» **Task brief**
Copy, word for word, the line containing "(216, 1473) none -> (673, 669) //" and each line that follows it in the entries below; pictures do not belong in the copy.

» **Material to process**
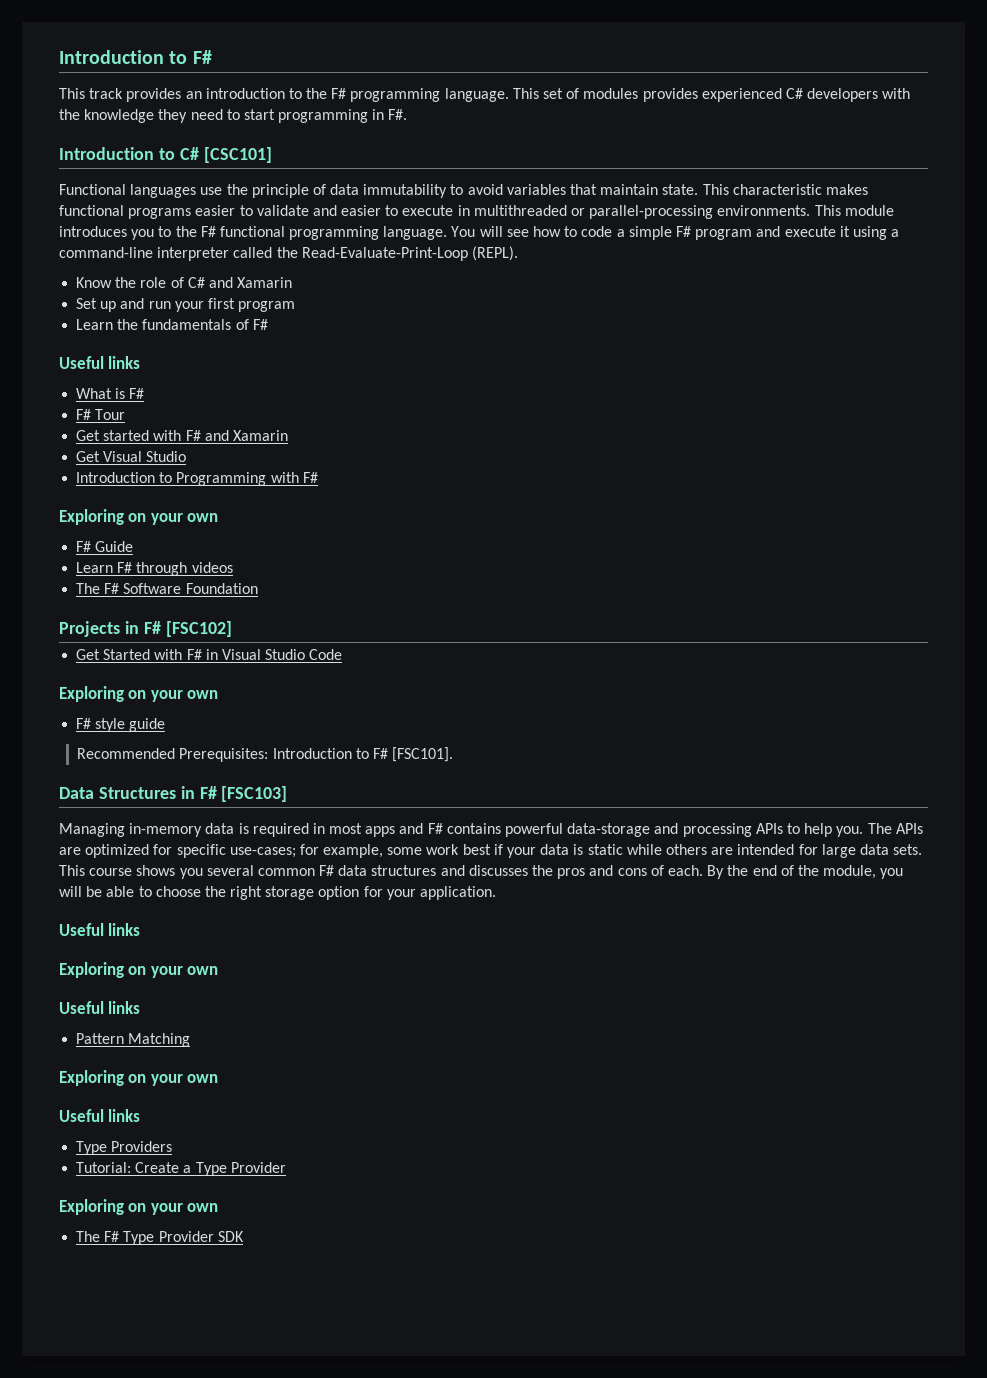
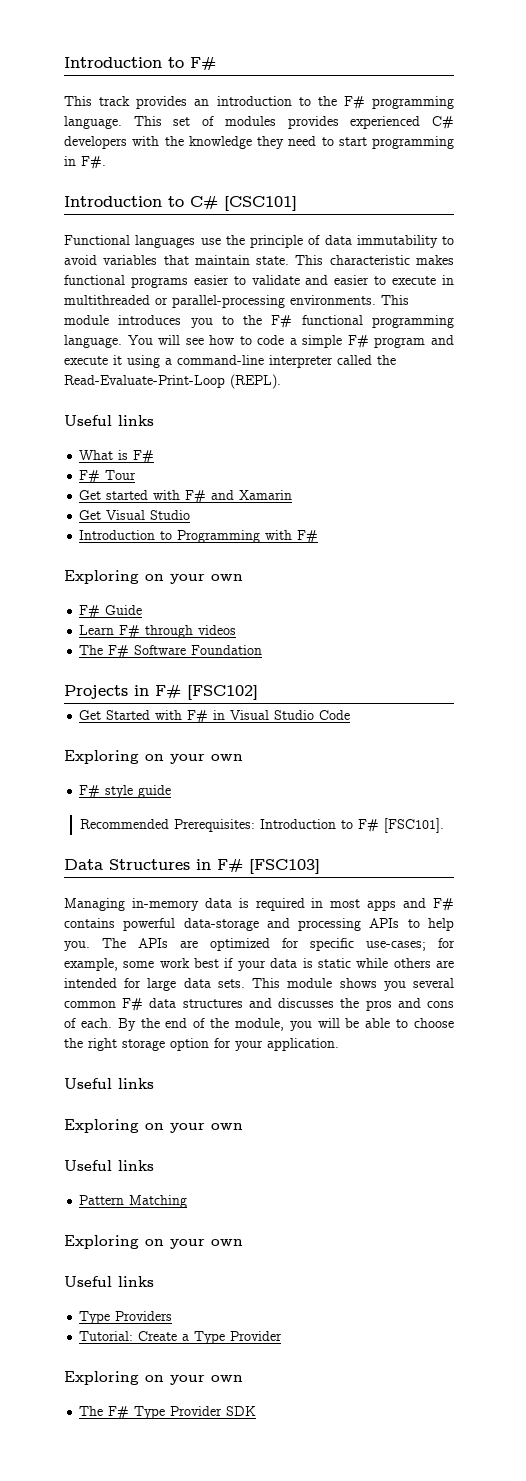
[76,277,293,288] [76,298,296,312] [76,319,268,330] // Know the role of C# and Xamarin // Set up and run your first program // Learn the fundamentals of F# -> (281, 381) none
[89,868,133,876] course -> [287,978,333,988] module

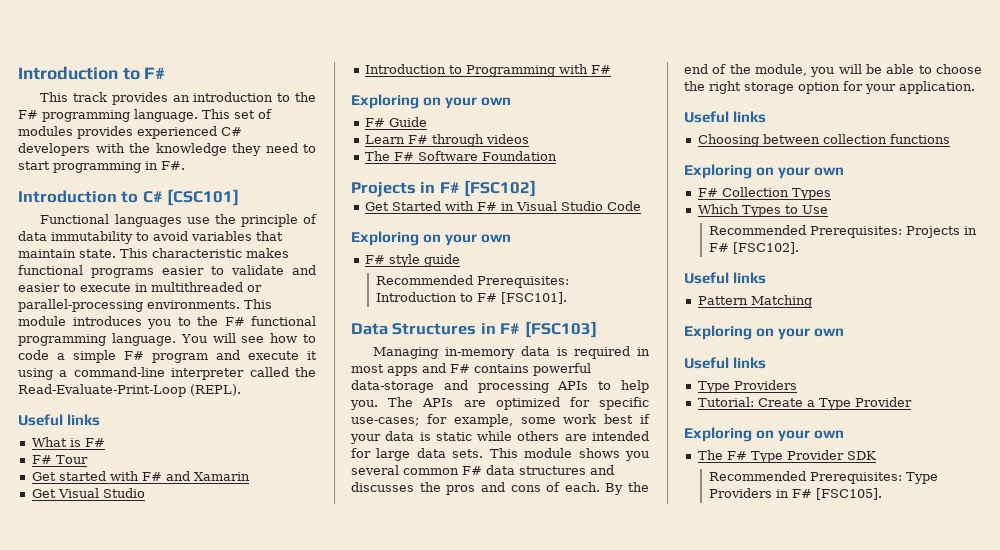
[64,1119,243,1133] // Exploring on your own -> [697,134,950,147] [684,164,845,179] [697,187,831,200] [697,204,828,217] [708,225,977,238] [708,242,799,254] // Choosing between collection functions // Exploring on your own // F# Collection Types // Which Types to Use // Recommended Prerequisites: Projects in F# [FSC102].
(257, 1411) none -> [708,471,938,484] [708,488,882,500] // Recommended Prerequisites: Type Providers in F# [FSC105].

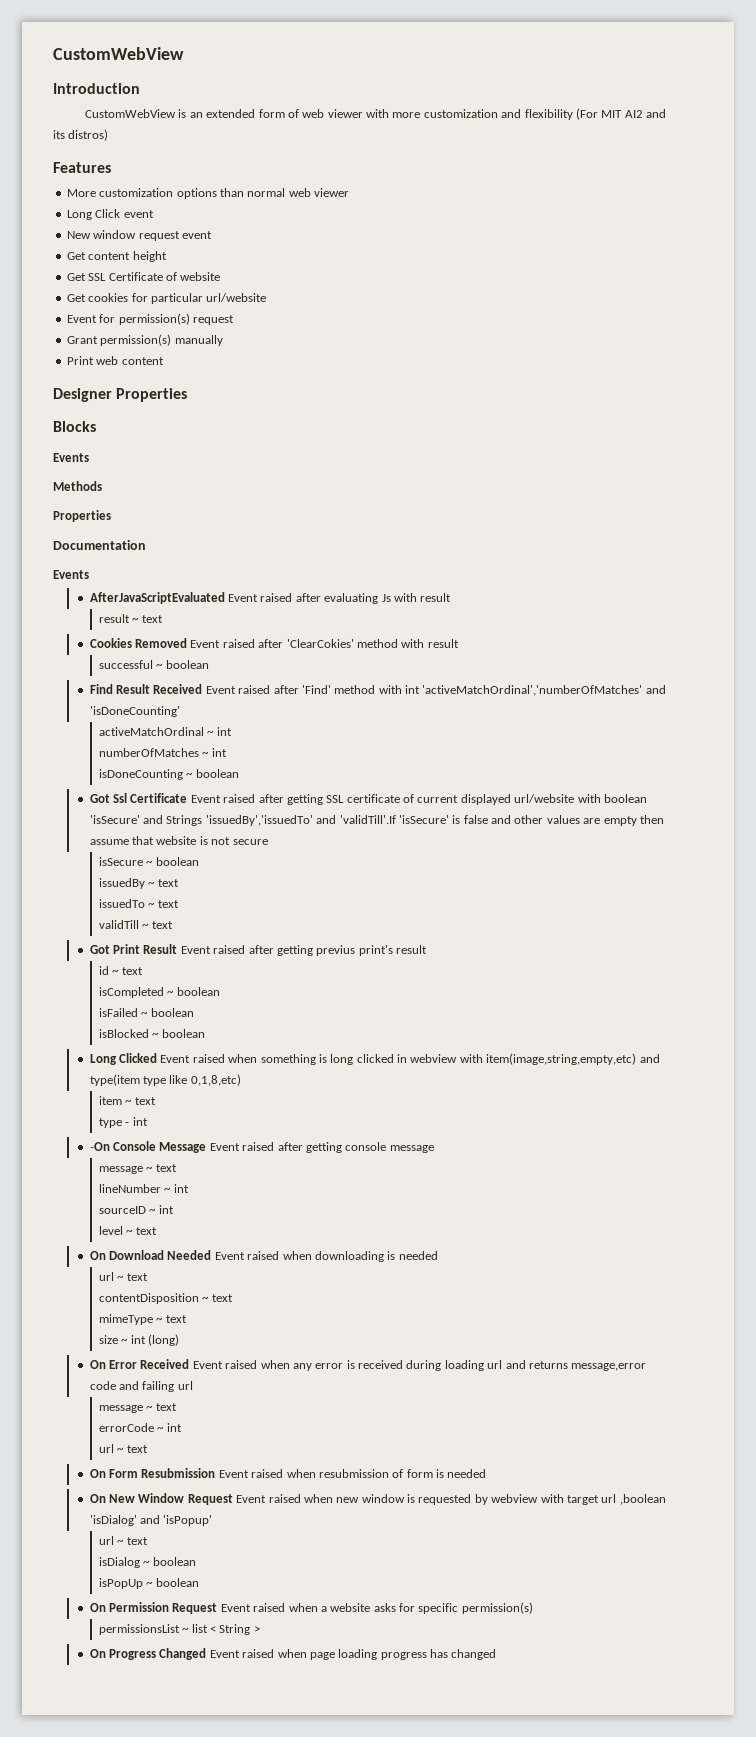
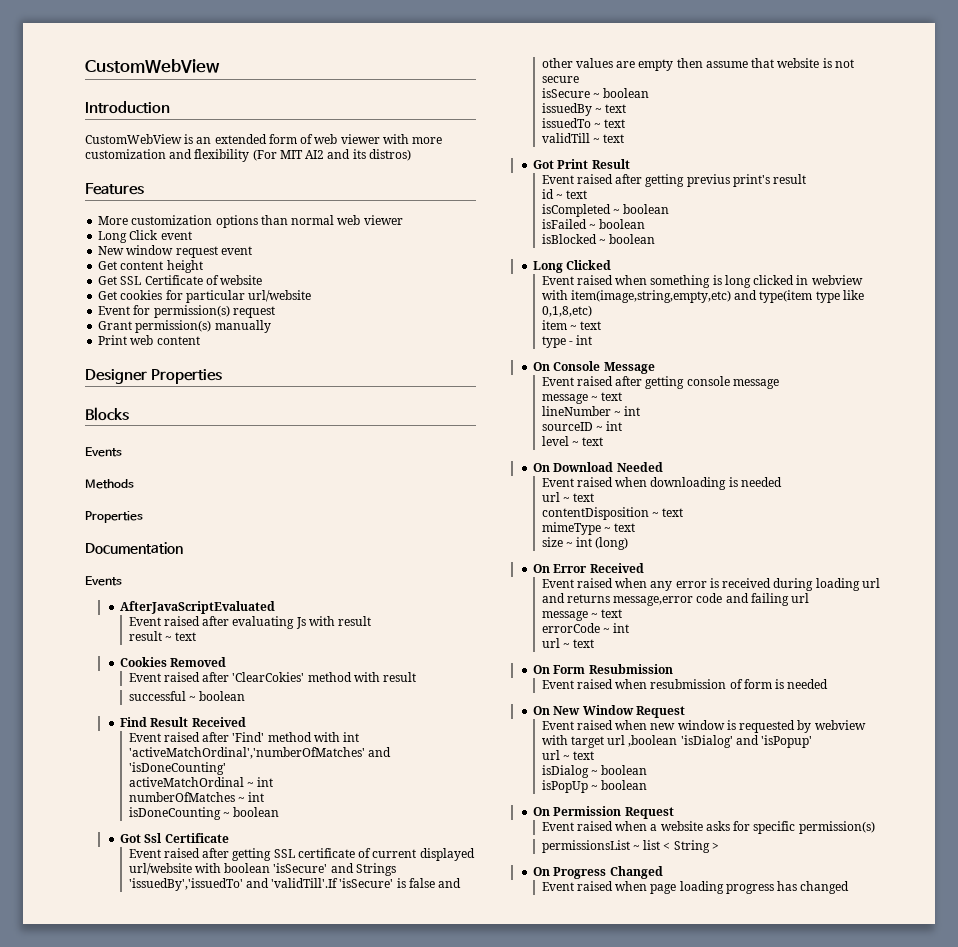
(225, 598) none -> (276, 607) //
(188, 643) none -> (227, 662) //
(203, 689) none -> (246, 722) //
(188, 798) none -> (229, 838) //
(178, 949) none -> (630, 164) //
(158, 1058) none -> (612, 265) //
[89,1142,110,1151] -On -> [533,362,551,371] On
(207, 1147) none -> (655, 368) //
(212, 1255) none -> (663, 467) //
(190, 1364) none -> (644, 568) //
(216, 1473) none -> (673, 669) //
(233, 1499) none -> (685, 712) //
(218, 1608) none -> (674, 813) //
(207, 1654) none -> (663, 872) //

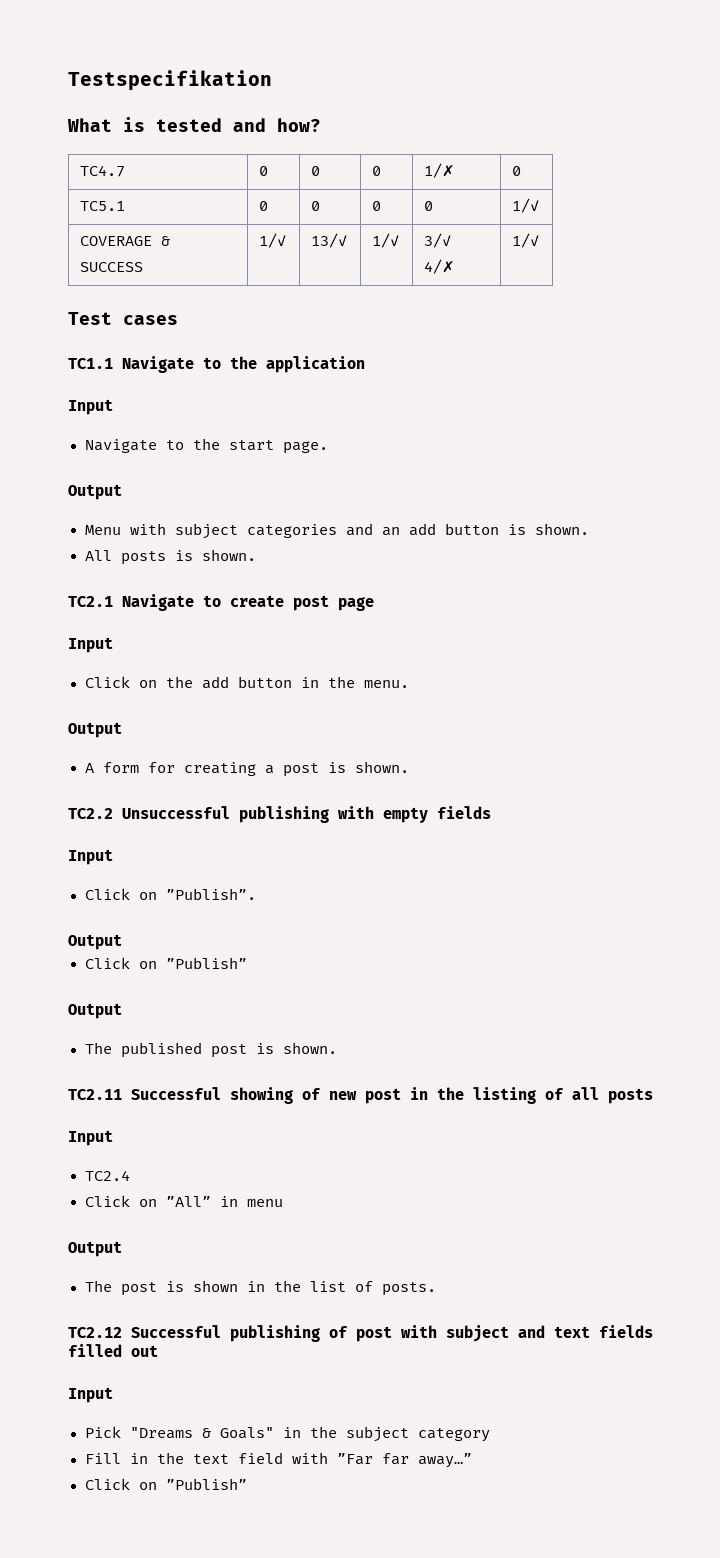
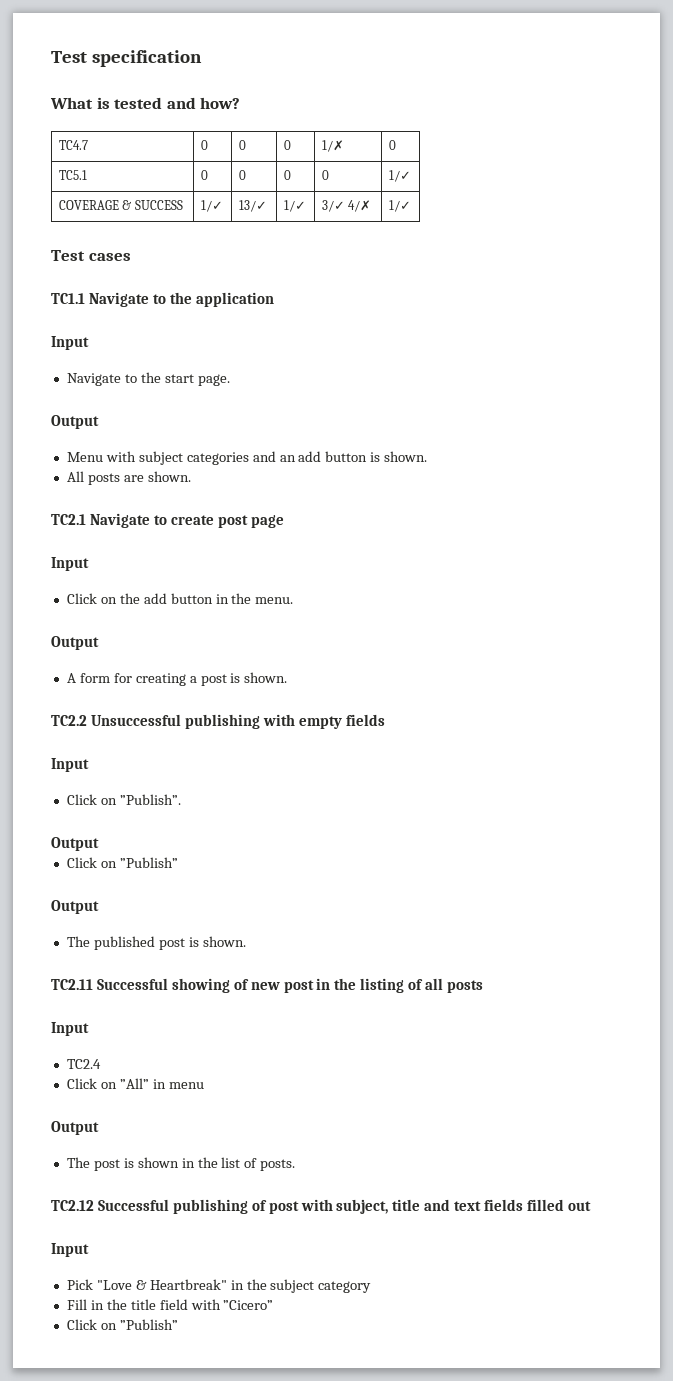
[68,70,272,91] Testspecifikation -> [51,50,202,67] Test specification
[174,550,193,561] is -> [123,475,144,482] are
[446,1325,509,1342] subject -> [336,1199,421,1214] subject, title
[129,1427,274,1439] "Dreams & Goals" -> [96,1279,227,1290] "Love & Heartbreak"
[192,1454,229,1464] text -> [130,1299,156,1310] title
[336,1453,472,1468] ”Far far away…” -> [223,1300,274,1310] ”Cicero”

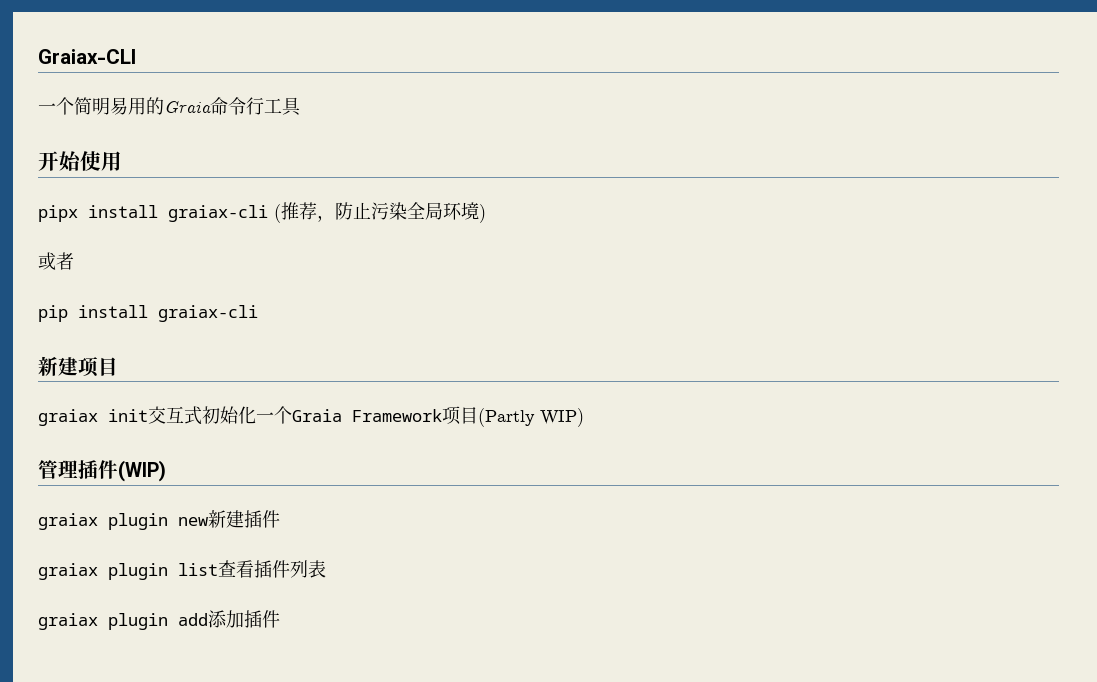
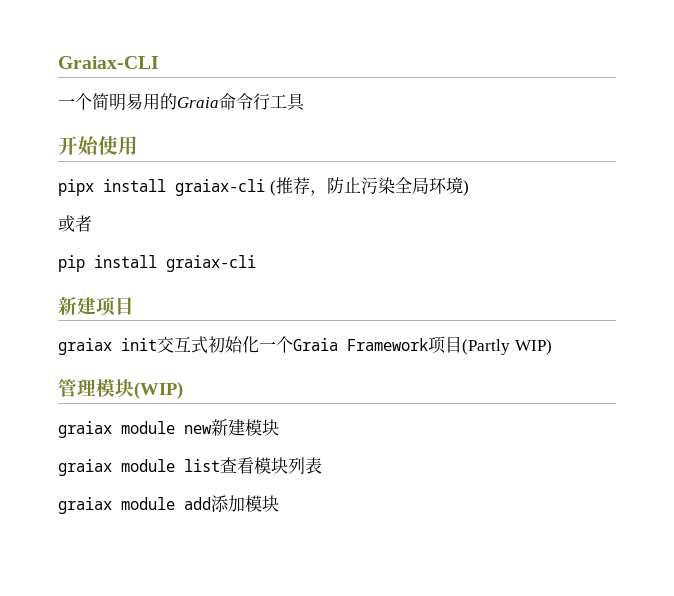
[78,460,118,479] 插件 -> [96,379,134,397] 模块
[108,513,168,530] plugin -> [121,421,175,434] module
[244,510,280,528] [38,563,168,580] 插件 // graiax plugin -> [245,419,279,436] [58,459,175,476] 模块 // graiax module
[254,560,290,578] 插件 -> [254,457,288,474] 模块
[108,613,168,630] plugin -> [121,497,175,510] module
[244,610,280,628] 插件 -> [245,495,279,512] 模块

» **Solution to this task**
(216, 1473) none -> (673, 669) //
(233, 1499) none -> (685, 712) //
(218, 1608) none -> (674, 813) //
(207, 1654) none -> (663, 872) //

[68,70,272,91] Testspecifikation -> [51,50,202,67] Test specification
[174,550,193,561] is -> [123,475,144,482] are
[446,1325,509,1342] subject -> [336,1199,421,1214] subject, title
[129,1427,274,1439] "Dreams & Goals" -> [96,1279,227,1290] "Love & Heartbreak"
[192,1454,229,1464] text -> [130,1299,156,1310] title
[336,1453,472,1468] ”Far far away…” -> [223,1300,274,1310] ”Cicero”

[78,460,118,479] 插件 -> [96,379,134,397] 模块
[108,513,168,530] plugin -> [121,421,175,434] module
[244,510,280,528] [38,563,168,580] 插件 // graiax plugin -> [245,419,279,436] [58,459,175,476] 模块 // graiax module
[254,560,290,578] 插件 -> [254,457,288,474] 模块
[108,613,168,630] plugin -> [121,497,175,510] module
[244,610,280,628] 插件 -> [245,495,279,512] 模块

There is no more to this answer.